Neue Sportarten und Bewegungsfelder für den Sportunterricht. Innovatives Lehren und Lernen im Lichte der Themenkonstitution
Dass Snow- und Skateboarding, Streetball und Freeclimbing Trendsportarten sind, ist sicherlich unstrittig, was ist aber mit Kick-O-Robic, Canyoning, Tae-Bo, Beach-Volleyball oder gar Fußball? Um mit der heute populärsten Sportart weltweit zu beginnen: Ja, Fußball war einmal in deutschen Landen eine Trendsportart, auch wenn es bereits mehr als 100 Jahre her ist, dass Seeleute und Studenten diese englische Erfindung nach Norddeutschland "einschleppten". Beim Beach-Volleyball kann man heute davon ausgehen, dass die Sportart den Entwicklungsschritt von der Trendsportart zur allgemein akzeptierten und national wie international ausgeübten Sportart (die es auch bereits in das olympische Programm geschafft hat) erfolgreich getan hat.
Es bleibt die Frage danach, was Trendsportarten tatsächlich charakterisiert? Gibt es Kennzeichen, an denen man ablesen kann, dass sich hier ein neuer sportlicher Trend in einer Sportart manifestiert? Wie, wo und warum kommt es dann dazu?
Angesichts einer sich ständig und sehr schnell weiterentwickelnden und ausdifferenzierenden Sportlandschaft mit neuen Bewegungsideen und neuen Sportgeräten, aber auch mit sich verändernden Auffassungen von Sport und Sportarten insgesamt, ist eine Beschäftigung mit diesen neuen Sportartenthemen sowohl für den organisierten Sport als auch für die akademische Sportlehrerausbildung und für die Sportlehrer selbst ein wichtiges Aktionsfeld, um Kindern, Jugendlichen und Erwachsenen moderne, spannende und herausfordernde, ihre sportlichen Fähigkeiten und Fertigkeiten entwickelnde Bewegungsangebote zu machen, die von ihnen akzeptiert werden.

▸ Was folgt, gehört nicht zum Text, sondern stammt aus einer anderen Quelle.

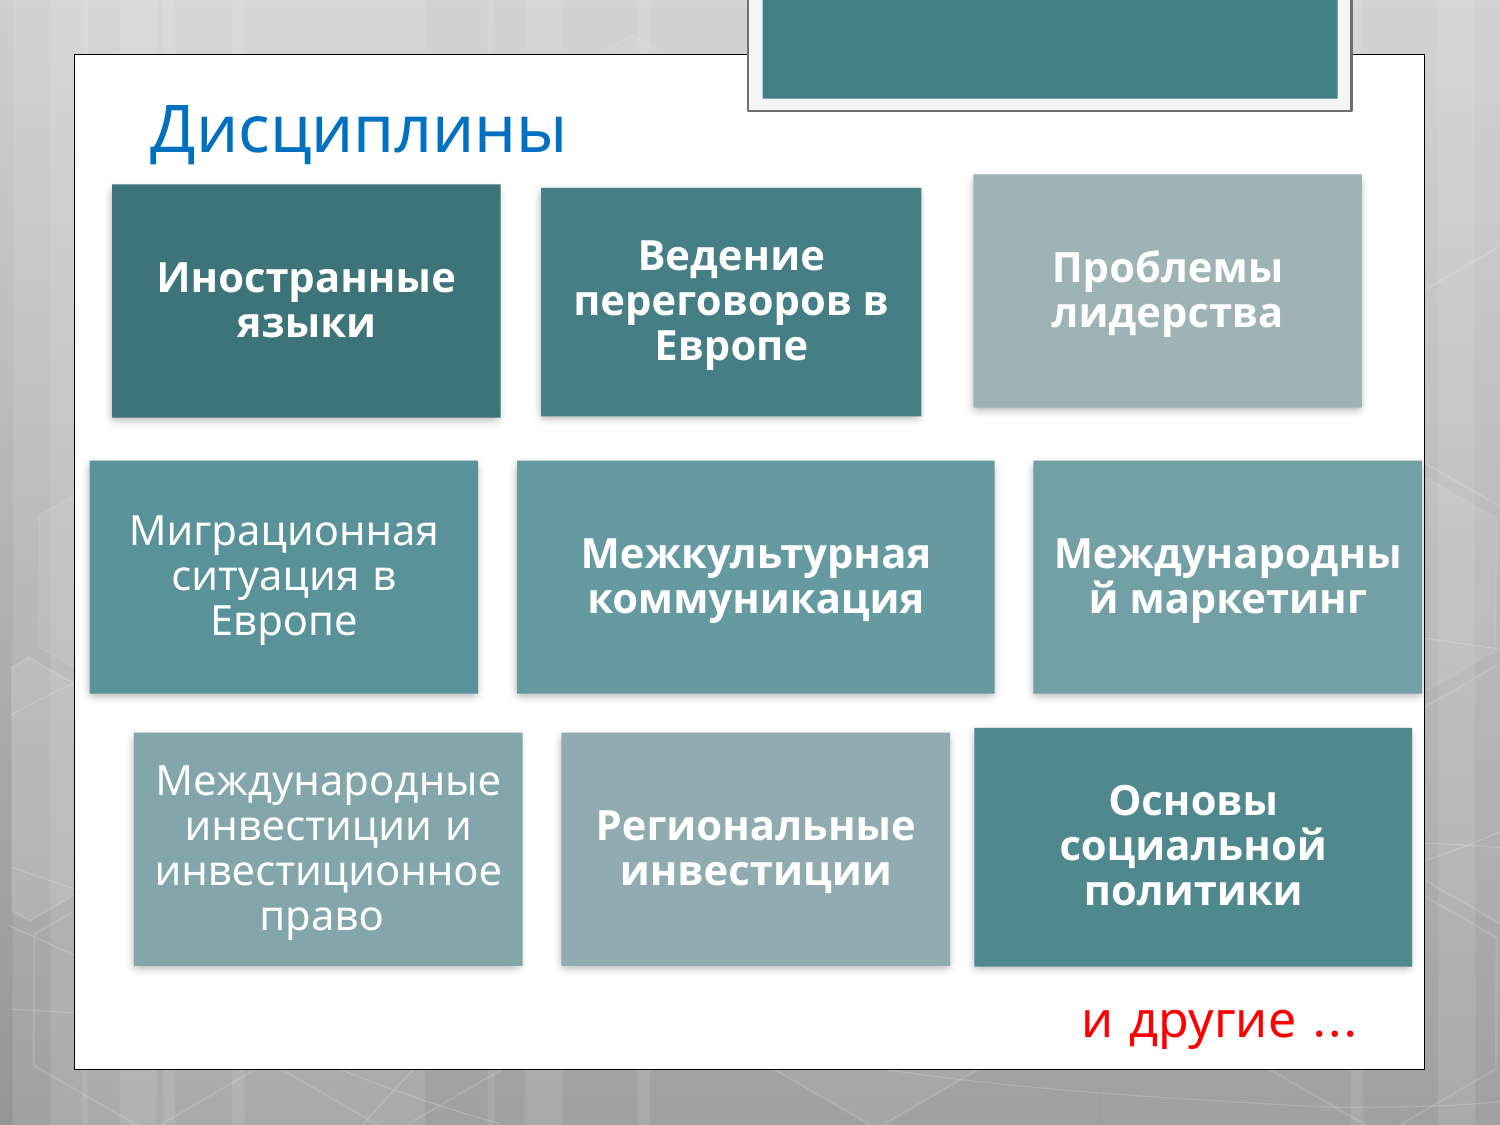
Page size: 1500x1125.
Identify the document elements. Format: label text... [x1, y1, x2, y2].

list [76, 172, 1436, 977]
text_box и другие … [1066, 985, 1373, 1055]
title Дисциплины [135, 78, 1289, 170]
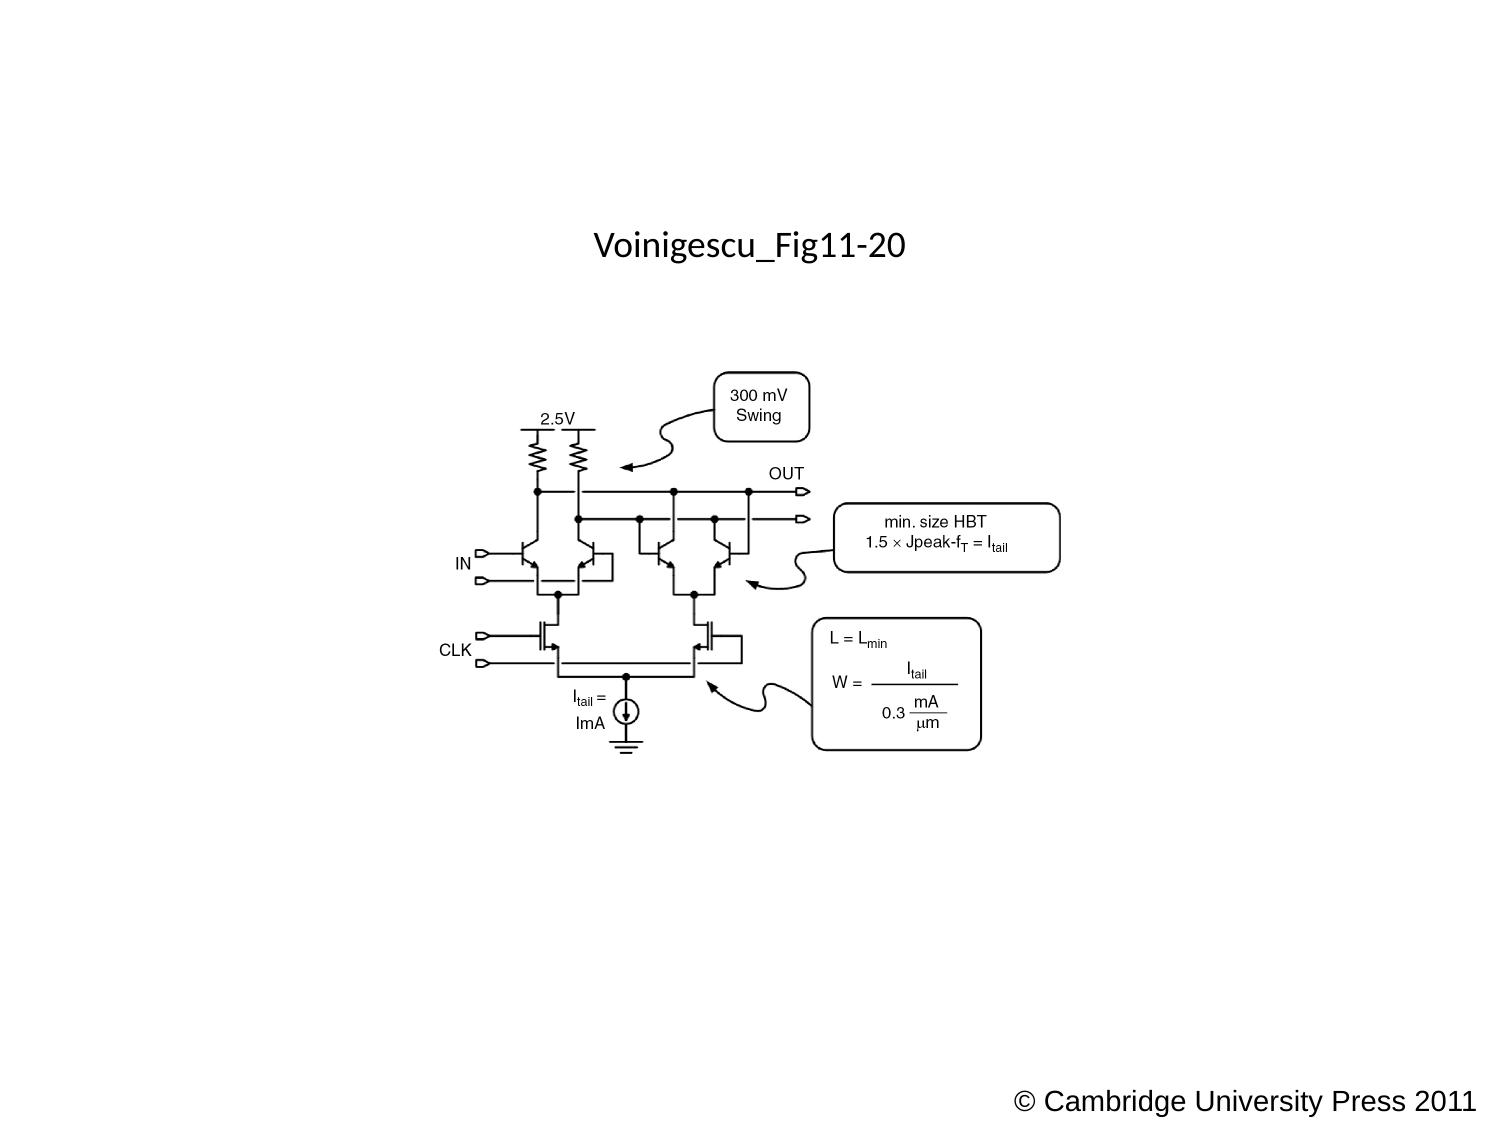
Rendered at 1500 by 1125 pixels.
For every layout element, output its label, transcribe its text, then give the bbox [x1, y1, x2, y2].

text_box © Cambridge University Press 2011 [907, 1074, 1493, 1125]
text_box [438, 212, 1062, 754]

Für neue Sportarten stellen sich didaktische Fragen neu oder gar erstmalig. Neue didaktische Positionen und Konzepte müssen eng mit pädagogisch begründeten Methodenentscheidungen verknüpft werden. Dabei müssen nicht selten innovative Lehrlernformen entwickelt, erprobt und in den Sportalltag überführt werden, da bisherige, traditionelle Formen der Unterrichtsgestaltung den Anforderungen neuer Sportarten nicht gerecht werden (können). Wodurch zeichnen sich dann diese Konzeptionen aus, welche Elemente enthalten sie und wie verläuft der Prozess der Erarbeitung bzw. Entwicklung. Vorliegende Erfahrungen mit neuen Sportarten orientieren sehr intensiv auf die aktive Einbeziehung der Lernenden mit deren bereits vorhandenen Vorerfahrungen. Sie werden aktiv einbezogen und aufgefordert, sich an der Suche nach Bewegungslösungen und den Entwicklungsschritten dahin mit Ideen und Vorschlägen zu beteiligen. Diese Partizipation muss durch den Sportlehrer entsprechend arrangiert und inszeniert werden. Dazu und dabei werden Kommunikations- und Kooperationsfähigkeiten und die Problem- und Lösungsorientierung entwickelt.
Die damit verbundene Themenkonstitution fordert auch einen innovativen Erfahrungsaustausch und kritische Diskussionen auf der Ebene der Sportpraktiker und Sportwissenschaftler, um praktische Erfahrungen aus dem Unterricht erschließen und verarbeiten zu können, sie zu dokumentieren und zu reflektieren - als eine Grundlage für die weitere wissenschaftliche Bearbeitung des Themenkomplexes.
In enger Verbindung mit diesen konstituierenden Aufgaben stehen Fragen, wie neue Sport- und Bewegungsthemen ihren Weg in die Wirklichkeit des Sportunterrichts finden, welche Faktoren darauf Einfluss haben bzw. nehmen, wie der Entwicklungsprozess abläuft, wie typische Neuinszenierungen aussehen, welche Hindernisse auftreten können und wie der Gesamtprozess durch die verschiedenen Akteure reflektiert wird.
Aktuell vorliegende Erfahrungen und Erkenntnisse aus unterschiedlichen Trendsportarten, aber auch aus übergreifenden Themenfeldern werden in mehreren Teilbeiträgen thematisiert:
- Bewegungslernen an der Halfpipe (eine neue Lehrlernmethodik im Sport entsteht mit informellen Bewegungsszenen als einem wichtigen Element)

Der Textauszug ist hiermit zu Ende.